THE HIDDEN BEAST
HIS HOUSE is the last in the village. Towards the forest the houses become more and more scattered, reaching out to the wild of the wood as if they yearned to separate themselves from the swarm that clusters about the church and the inn. And his house has taken so long a stride from the others that it is held to the village by no more than the slender thread of a long footpath. Yet the house is set with its face towards us, and has an air of resolutely holding on to the safety of our common life, as if dismayed at its boldness in swimming so far it had turned and desperately grasped the life-line of that footpath.

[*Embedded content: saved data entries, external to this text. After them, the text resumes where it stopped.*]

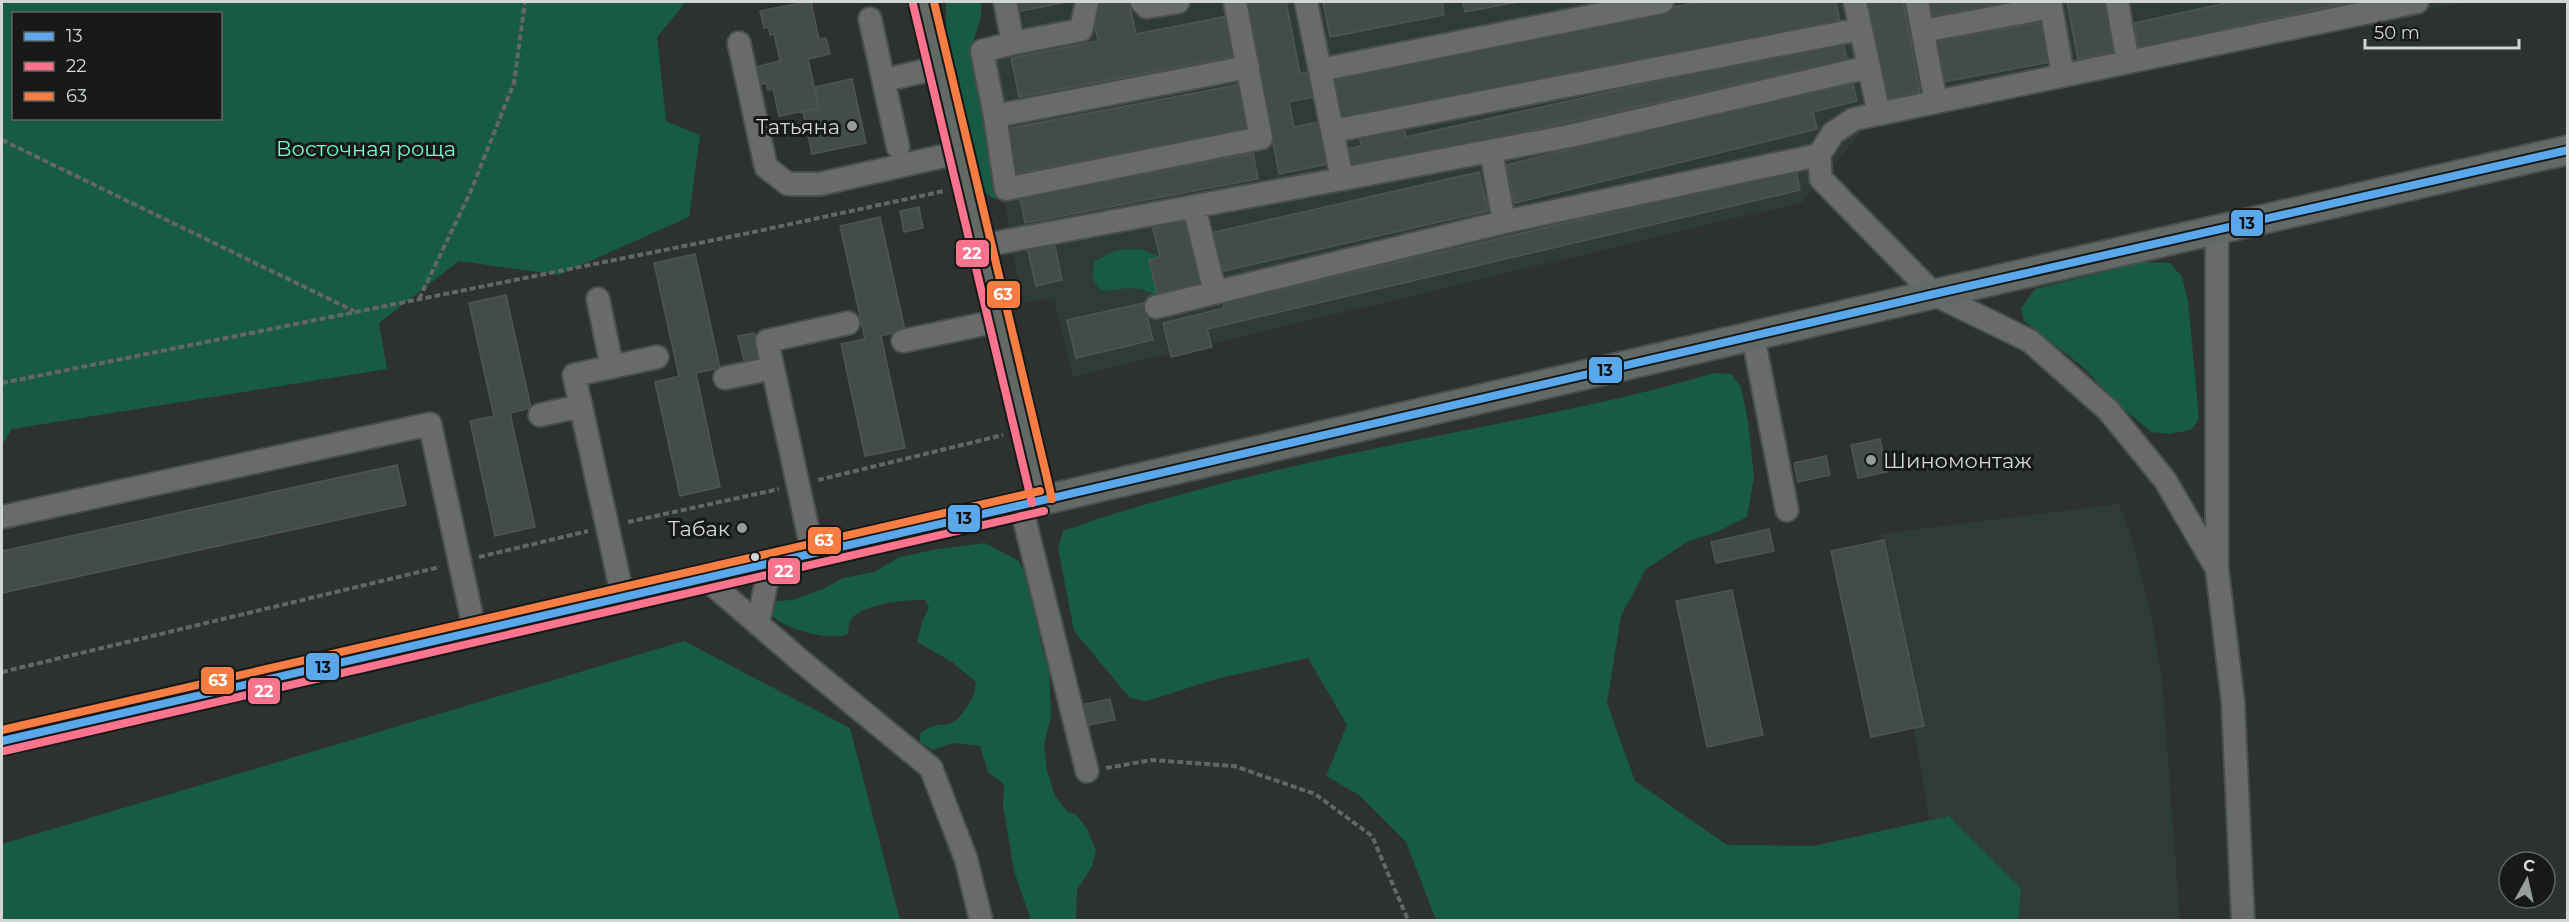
<svg xmlns="http://www.w3.org/2000/svg" width="2569" height="922" viewBox="0 0 2569 922" font-family="Montserrat,sans-serif">
<style>
.built{fill:#2f3b35}
.green{fill:#175b45;fill-rule:evenodd}
.building{fill:#424d49;stroke:#515452;stroke-width:1.5}
.lines{fill:none;stroke-linecap:round;stroke-linejoin:round}
.minor-casing{stroke:#4a4e4c;stroke-width:26}
.major-casing{stroke:#4a4e4c;stroke-width:32}
.path{stroke:#636665;stroke-width:4;stroke-dasharray:6 3;stroke-linecap:butt}
.minor{stroke:#686b6a;stroke-width:22}
.major{stroke:#636a66;stroke-width:28}
.bus-1-casing{stroke:#161918;stroke-width:12}
.bus-2-casing{stroke:#161918;stroke-width:12}
.bus-3-casing{stroke:#161918;stroke-width:12}
.bus-1{stroke:#5aa8eb;stroke-width:8}
.bus-2{stroke:#fc738d;stroke-width:8}
.bus-3{stroke:#f77d43;stroke-width:8}
.poi-dot{fill:#989c9a;stroke:#161918;stroke-width:2}
.bus-dot{fill:#d1d5d3;stroke:#161918;stroke-width:2}
.labels{text-anchor:middle;dominant-baseline:central;stroke-width:6;stroke-linejoin:round;paint-order:stroke}
.poi-label{font-size:21px;fill:#d1d5d3;stroke:#161918;text-anchor:end}
.park-label{font-size:21px;fill:#74fbc9;stroke:#161918}
.line-badge{stroke:#161918;stroke-width:2}
.badge-label{font-size:16px;text-anchor:middle;font-weight:bold;fill:#fff}
.pale-badge-label{font-size:16px;text-anchor:middle;font-weight:bold;fill:#111}
</style>
<rect width="100%" height="100%" fill="#2d312f"/>
<path class="built" d="M991 2H2467L1863 130 1803 202 1073 377 1054 299 1022 302 981 64 1003 57Z
M2119 504 2127 523 2150 608 2162 678 2180 920H1905L1929 816 1880 534Z"/>
<path class="green" d="M2 2H686L657 37 666 121 700 135 689 217 559 275 459 261 379 323 387 369 12 429 2 445ZM14 14H220V118H14Z
M946 2H981V16L973 43 1007 199C995 201 989 197 981 188L946 87Z
M1141 249 1160 257 1149 260 1158 296 1141 289 1129 288 1102 291 1093 280 1094 262 1116 250Z
M2143 262 2170 263 2182 277 2188 301 2199 419 2191 430 2169 434 2151 432 2118 404 2083 367 2024 321 2021 308 2035 289Z
M1714 373 1731 374 1741 387 1748 421 1754 477 1747 517 1719 531 1687 542 1646 569 1621 616 1607 703 1635 781 1727 845 1813 846 1949 816 2021 888 2018 920H1436L1406 842 1359 795 1326 776 1347 725 1308 658 1216 679 1147 701 1130 698 1074 631 1058 548 1063 531C1187 487 1322 459 1452 433 1540 415 1628 399 1714 373Z
M985 543 1019 561 1029 583 1042 648 1049 669 1051 716 1044 745 1047 770 1055 796 1067 811 1076 815 1086 827 1096 850 1092 866 1077 890 1076 920H1031L1014 871 1003 805 1004 784 988 772 980 746 953 743 933 750 920 742V734C941 715 949 737 968 705 973 696 975 692 976 682L952 662 917 642 922 622 929 607 925 600C909 599 864 604 853 617 849 621 849 628 848 634 831 642 787 629 773 617L772 609 777 601 792 600 823 589 843 578 874 572 900 557 938 549Z
M684 641 850 728 900 920H2V844Z"/>
<path class="building" d="M806 2H811L819 39 826 38 830 54 808 59 819 108 779 116 773 89 768 90 766 83 759 85 755 67 780 61 774 34 770 35 769 27 764 28 760 11Z
M1013 2H1068L1015 12Z
M1090 2H1129L1136 34 1228 16 1236 56 1019 97 1011 58 1098 41Z
M1245 2H1286L1300 73 1308 72 1313 97 1289 102 1294 127 1319 122 1328 164 1279 174Z
M1323 2H1442L1444 15 1330 37Z
M1463 2H1518L1465 12Z
M1699 2H1836L1840 22 1341 119 1332 73Z
M1862 2H1903L1920 93 1881 101Z
M1926 2H2011L1929 17Z
M2067 2H2107L2117 51 2078 59Z
M2231 2H2349L2139 48 2134 23Z
M2044 22 2051 62 1943 82 1935 41Z
M1843 40 1847 60 1348 171 1343 150 1361 146 1359 134 1403 125 1406 137Z
M852 79 866 143 812 154 803 111 819 108 815 87Z
M1852 79 1857 101 1813 112 1817 129 1515 203 1506 165Z
M1242 84 1251 129 1014 174 1006 129Z
M1253 153 1258 179 1025 223 1020 198Z
M1796 169 1800 190 1207 329 1212 347 1171 357 1163 323 1224 308 1223 303Z
M1479 172 1488 211 1219 272 1210 233Z
M919 207 923 228 904 232 900 211Z
M1190 212 1207 284 1158 296 1149 260 1160 257 1151 222Z
M880 217 905 330 881 336 905 448 865 456 841 344 865 339 840 226Z
M1054 241 1062 280 1036 286 1027 247Z
M695 254 720 368 696 373 720 487 680 496 655 382 679 376 654 263Z
M506 295 531 408 510 413 535 527 495 536 470 421 494 416 469 303Z
M1144 303 1153 340 1076 358 1067 320Z
M754 333 761 361 745 364 738 336Z
M1880 439 1887 472 1858 478 1851 445Z
M1826 456 1830 475 1798 482 1794 463Z
M397 465 406 505 2 593V551Z
M745 523 747 531 740 533 737 525Z
M1769 529 1774 551 1716 563 1711 542Z
M1884 540 1924 726 1871 737 1831 551Z
M1732 590 1763 735 1707 747 1676 601Z
M1110 699 1115 720 1079 727 1074 706Z"/>
<g class="lines">
<g class="minor-casing">
<path id="minor" d="M1005 2 1013 43 982 51 995 116 1248 67
M1142 2 1147 7 1178 2
M1306 2 1320 70
M1855 2 1879 114
M1917 2 1936 102
M2050 2 2063 75
M2117 2 2128 62
M870 19 898 147
M1923 31 2051 7
M739 43 766 167 788 184H820L957 153
M1013 43 1081 30 1087 2
M884 80 938 68
M995 116 1006 189 1261 138 1235 2
M1333 131 1861 29
M1491 151 1504 222
M1342 179 1575 135 1869 67
M1194 207 1215 292
M2217 229V569L2233 702 2243 920
M980 246 1342 179 1320 70 1662 2
M598 299 612 367
M1156 307 1504 222 1819 155
M1753 336 1787 510
M903 341 998 321
M725 378 773 368
M540 415 581 406
M1021 506 1087 771
M2 517 430 424 475 632
M813 554 767 341 848 323
M2217 569 2165 480 2108 410 2030 341 1934 294 1821 179 1819 155 1833 133 1854 119 2417 2
M706 579 801 661 931 768 966 859 981 920
M623 598 574 375 657 357
M758 624 770 564"/>
</g>
<g class="major-casing">
<path id="major" d="M923 2 1042 501
M2 741 1934 294 2568 150"/>
</g>
<path class="path" d="M2 140 354 311
M419 299 470 193 514 83 525 2
M2 383 749 233 944 191
M818 480 1003 435
M628 522 779 489
M479 557 588 531
M2 672 440 567
M1106 768 1152 760 1234 766 1315 794 1372 836 1408 920"/>
<use href="#minor" class="minor"/>
<use href="#major" class="major"/>
<g class="bus-1-casing">
<path id="bus-1" d="M2 741 1934 294 2568 150"/>
</g>
<g class="bus-2-casing">
<path id="bus-2" d="M913 4 1032 503
M4 751 1044 511"/>
</g>
<g class="bus-3-casing">
<path id="bus-3" d="M934 2 1052 499
M2 730 1040 491"/>
</g>
<use href="#bus-1" class="bus-1"/>
<use href="#bus-2" class="bus-2"/>
<use href="#bus-3" class="bus-3"/>
</g>
<g class="poi-dot">
<circle cx="852" cy="126" r="6"/>
<circle cx="1871" cy="460" r="6"/>
<circle cx="742" cy="528" r="6"/>
</g>
<circle class="bus-dot" cx="755" cy="557" r="5"/>
<g class="labels">
<g class="poi-label">
<text x="840" y="126">Татьяна</text>
<text x="1883" y="460" text-anchor="start">Шиномонтаж</text>
<text x="730" y="528">Табак</text>
</g>
<g class="park-label">
<text x="366" y="148">Восточная роща</text>
</g>
</g>
<g class="line-badge">
<rect x="2230" y="209" width="34" height="28" rx="6" fill="#5aa8eb"/>
<rect x="955" y="239" width="35" height="29" rx="6" fill="#fc738d"/>
<rect x="986" y="280" width="35" height="29" rx="6" fill="#f77d43"/>
<rect x="1588" y="356" width="35" height="28" rx="6" fill="#5aa8eb"/>
<rect x="947" y="504" width="34" height="29" rx="6" fill="#5aa8eb"/>
<rect x="807" y="526" width="35" height="29" rx="6" fill="#f77d43"/>
<rect x="767" y="557" width="34" height="28" rx="6" fill="#fc738d"/>
<rect x="305" y="652" width="35" height="29" rx="6" fill="#5aa8eb"/>
<rect x="200" y="666" width="35" height="29" rx="6" fill="#f77d43"/>
<rect x="247" y="677" width="34" height="28" rx="6" fill="#fc738d"/>
</g>
<g class="badge-label">
<text x="972" y="259">22</text>
<text x="1003" y="300">63</text>
<text x="824" y="546">63</text>
<text x="784" y="577">22</text>
<text x="218" y="686">63</text>
<text x="264" y="697">22</text>
</g>
<g class="pale-badge-label">
<text x="2247" y="229">13</text>
<text x="1605" y="376">13</text>
<text x="964" y="524">13</text>
<text x="323" y="673">13</text>
</g>
<rect width="2569" height="922" fill="none" stroke="#d1d5d3" stroke-width="6"/>
<rect x="12" y="12" width="210" height="108" fill="#161918" stroke="#616463" stroke-width="1.5"/>
<rect x="24" y="32" width="30" height="9" fill="#5aa8eb" stroke="#616463" stroke-width="1.5"/>
<text x="66" y="42" font-size="18" fill="#d1d5d3">13</text>
<rect x="24" y="62" width="30" height="9" fill="#fc738d" stroke="#616463" stroke-width="1.5"/>
<text x="66" y="72" font-size="18" fill="#d1d5d3">22</text>
<rect x="24" y="92" width="30" height="9" fill="#f77d43" stroke="#616463" stroke-width="1.5"/>
<text x="66" y="102" font-size="18" fill="#d1d5d3">63</text>
<g transform="translate(2527 880) rotate(8)"><circle r="28" fill="#161918" stroke="#616463" stroke-width="1.5"/>
<path d="M0-4.5L10 22L0 15L-10 22Z" fill="#989c9a"/>
<text y="-9" font-size="16" font-weight="bold" text-anchor="middle" fill="#d1d5d3">С</text>
</g>
<path d="M2365 39v9h154v-9" fill="none" stroke="#d1d5d3" stroke-width="3"/>
<text x="2374" y="39" font-size="18" fill="#d1d5d3" stroke="#161918" stroke-width="4.5" paint-order="stroke">50 m</text>
</svg>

He lived alone, a strange man, surly and reticent. Some said that he had a sinister look; and on those rare occasions when he joined us at the inn, after sunset, he sat aside and spoke little.
I was surprised when, as we came out of the inn one night, he took my arm and asked me if I would go home with him. The moon was at the full, and the black shadows of the dispersing crowd that lunged down the street seemed to gesticulate an alarm of weird dismay. The village was momentarily mad with the clatter of footsteps and the noise of laughter, and somewhere down towards the forest a dog was baying.
I wondered if I had not misunderstood him.
As he watched my hesitation his face pleaded with me. “There are times when a man is glad of company,” he said.
We spoke little as we passed through the village towards the silences of his lonely house. But when we came to the footpath he stopped and looked back.
“I live between two worlds,” he said, “the wild and ...”—he paused before he rejected the obvious antithesis, and concluded—“the restrained.”
“Are we so restrained?” I asked, staring at the huddle of black-and-silver houses clinging to their refuge on the hill.